§ Passage to read:
= Beginning of Section =
In [1]:
!pip install scikit-learn



In [3]:
import pandas as pd
import numpy as np 
import seaborn as sns
from matplotlib import pyplot as plt
from sklearn import datasets, linear_model
from sklearn.metrics import mean_squared_error, r2_score
from sklearn.model_selection import train_test_split
import matplotlib
matplotlib.use('TkAgg')  

In [5]:
df = pd.read_csv(r"C:\Users\Vigan\Downloads\forbesathletesv2.csv")

In [7]:
df.head()

Unnamed: 0,Name,Earnings,Year,Sport
0,Conor McGregor,180.0,2021,Mixed Martial Arts
1,Lionel Messi,130.0,2021,Soccer
2,Cristiano Ronaldo,120.0,2021,Soccer
3,Dak Prescott,107.5,2021,Football
4,LeBron James,96.5,2021,Basketball


In [8]:
df.shape

(1659, 4)
= End of Section =
§ Assignment:
Resume the notebook analyzing Forbes athlete earnings from the point at which it stops.

§ Extracted text data from pages:
= Beginning of Section =
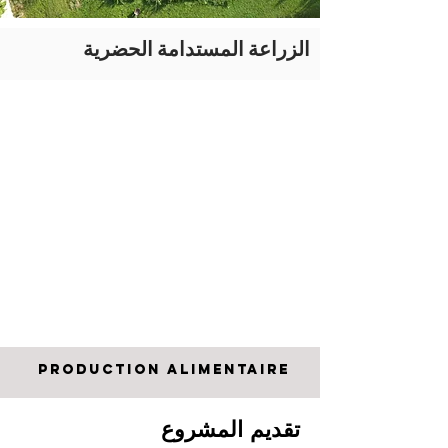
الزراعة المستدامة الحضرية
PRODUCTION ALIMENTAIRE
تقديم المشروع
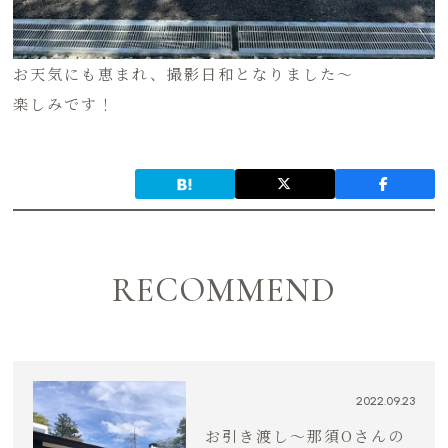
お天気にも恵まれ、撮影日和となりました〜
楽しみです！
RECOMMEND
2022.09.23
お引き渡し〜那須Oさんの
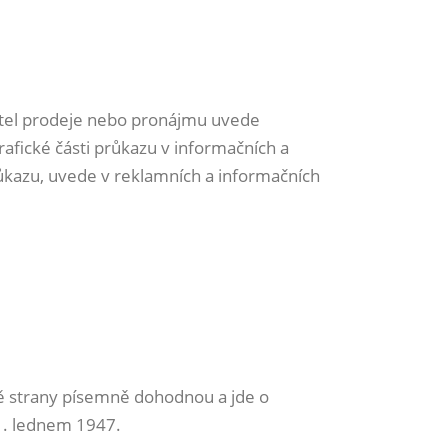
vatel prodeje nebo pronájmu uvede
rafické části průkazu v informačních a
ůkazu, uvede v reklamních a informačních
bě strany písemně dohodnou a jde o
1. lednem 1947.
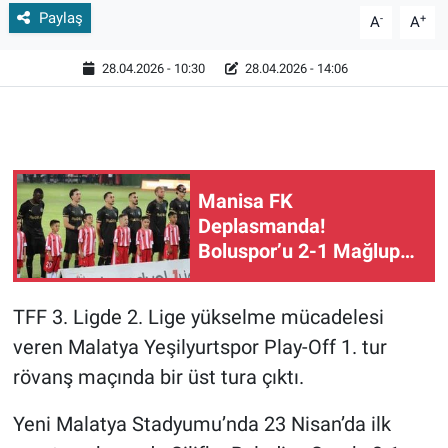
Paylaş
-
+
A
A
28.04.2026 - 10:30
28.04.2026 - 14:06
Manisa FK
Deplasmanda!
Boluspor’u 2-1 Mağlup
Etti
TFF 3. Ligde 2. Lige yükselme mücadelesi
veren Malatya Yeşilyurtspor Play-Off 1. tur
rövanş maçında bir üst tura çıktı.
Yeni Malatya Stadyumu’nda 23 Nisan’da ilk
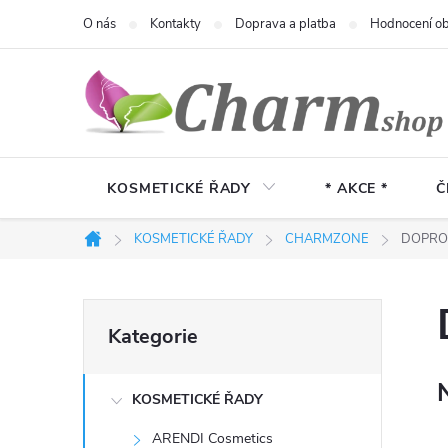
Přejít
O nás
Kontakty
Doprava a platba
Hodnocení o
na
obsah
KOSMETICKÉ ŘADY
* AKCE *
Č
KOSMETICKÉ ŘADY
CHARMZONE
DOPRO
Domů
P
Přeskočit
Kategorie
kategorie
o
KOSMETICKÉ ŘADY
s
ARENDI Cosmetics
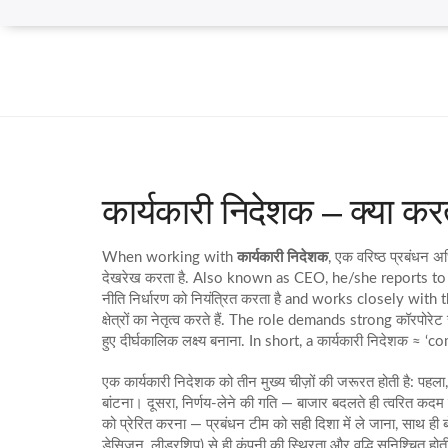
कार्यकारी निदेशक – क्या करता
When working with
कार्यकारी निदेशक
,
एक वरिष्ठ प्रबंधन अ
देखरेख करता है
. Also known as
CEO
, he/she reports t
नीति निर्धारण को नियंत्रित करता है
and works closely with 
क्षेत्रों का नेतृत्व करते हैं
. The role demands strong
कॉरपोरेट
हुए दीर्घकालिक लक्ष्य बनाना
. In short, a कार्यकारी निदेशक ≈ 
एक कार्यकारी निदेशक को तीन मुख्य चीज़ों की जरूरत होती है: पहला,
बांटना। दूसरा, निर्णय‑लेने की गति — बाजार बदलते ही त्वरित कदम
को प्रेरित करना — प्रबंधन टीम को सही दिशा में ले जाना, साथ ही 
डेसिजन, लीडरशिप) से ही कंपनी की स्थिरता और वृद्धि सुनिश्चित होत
= End of Section =
= Beginning of Section =
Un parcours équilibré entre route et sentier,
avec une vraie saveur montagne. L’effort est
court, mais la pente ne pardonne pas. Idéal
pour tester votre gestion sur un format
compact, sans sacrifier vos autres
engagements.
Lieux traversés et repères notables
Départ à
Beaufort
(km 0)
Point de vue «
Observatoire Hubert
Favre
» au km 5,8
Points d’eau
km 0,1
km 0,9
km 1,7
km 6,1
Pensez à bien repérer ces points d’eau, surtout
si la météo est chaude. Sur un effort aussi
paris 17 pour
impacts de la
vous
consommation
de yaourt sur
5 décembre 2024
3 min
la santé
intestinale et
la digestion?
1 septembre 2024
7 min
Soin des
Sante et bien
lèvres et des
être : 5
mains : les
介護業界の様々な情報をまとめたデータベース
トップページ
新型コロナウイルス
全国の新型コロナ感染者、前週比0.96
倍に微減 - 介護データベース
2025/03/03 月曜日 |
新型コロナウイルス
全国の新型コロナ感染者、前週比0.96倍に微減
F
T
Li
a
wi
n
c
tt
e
= End of Section =
= Beginning of Section =
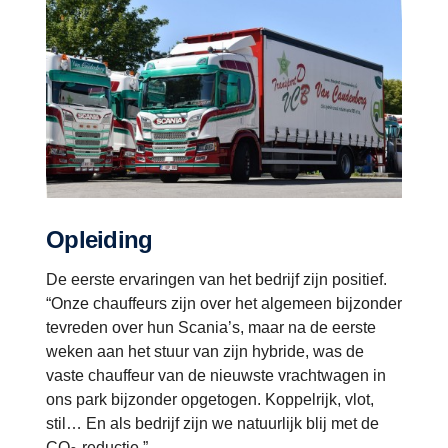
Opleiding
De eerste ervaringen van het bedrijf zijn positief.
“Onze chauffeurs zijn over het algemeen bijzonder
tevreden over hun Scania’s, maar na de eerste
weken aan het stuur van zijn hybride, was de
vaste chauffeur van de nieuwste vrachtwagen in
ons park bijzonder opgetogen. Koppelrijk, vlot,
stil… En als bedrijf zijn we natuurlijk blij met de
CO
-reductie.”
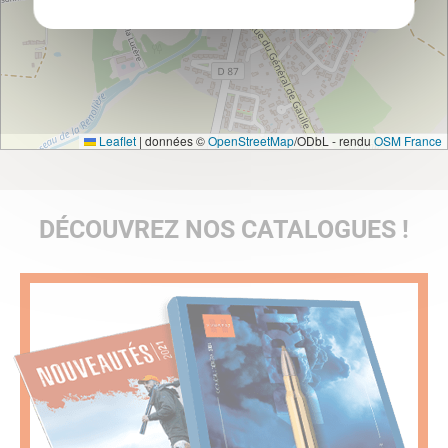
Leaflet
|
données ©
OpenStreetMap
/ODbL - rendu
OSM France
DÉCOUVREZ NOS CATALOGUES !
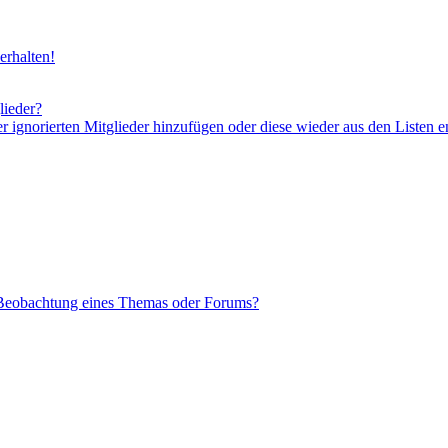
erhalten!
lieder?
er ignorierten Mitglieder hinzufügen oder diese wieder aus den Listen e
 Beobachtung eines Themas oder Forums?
= End of Section =
§ Answer to this problem:
In [9]:
print("Data types of columns:")
print(df.dtypes)

Data types of columns:
Name         object
Earnings    float64
Year          int64
Sport        object
dtype: object


In [10]:
duplicate_rows = df[df.duplicated()]
if not duplicate_rows.empty:
    print("Duplicate rows found:")
    print(duplicate_rows)
else:
    print("No duplicate rows found.")

No duplicate rows found.


In [11]:
null_values = df.isnull().sum()
print(null_values)

Name        0
Earnings    0
Year        0
Sport       0
dtype: int64


In [22]:
plt.figure(figsize=(25, 10))
plt.rc('font', size=15)
plt.rc('xtick', labelsize=15)    
plt.rc('ytick', labelsize=15)

athlete_salary = df.groupby('Name')['Earnings'].sum().sort_values(ascending=False)[:10]
names = [ name for name in athlete_salary.index]
sns.barplot(x=names, y=athlete_salary*10**6)
plt.title('All Time Top 10 Athletes Salary Rank')
plt.show()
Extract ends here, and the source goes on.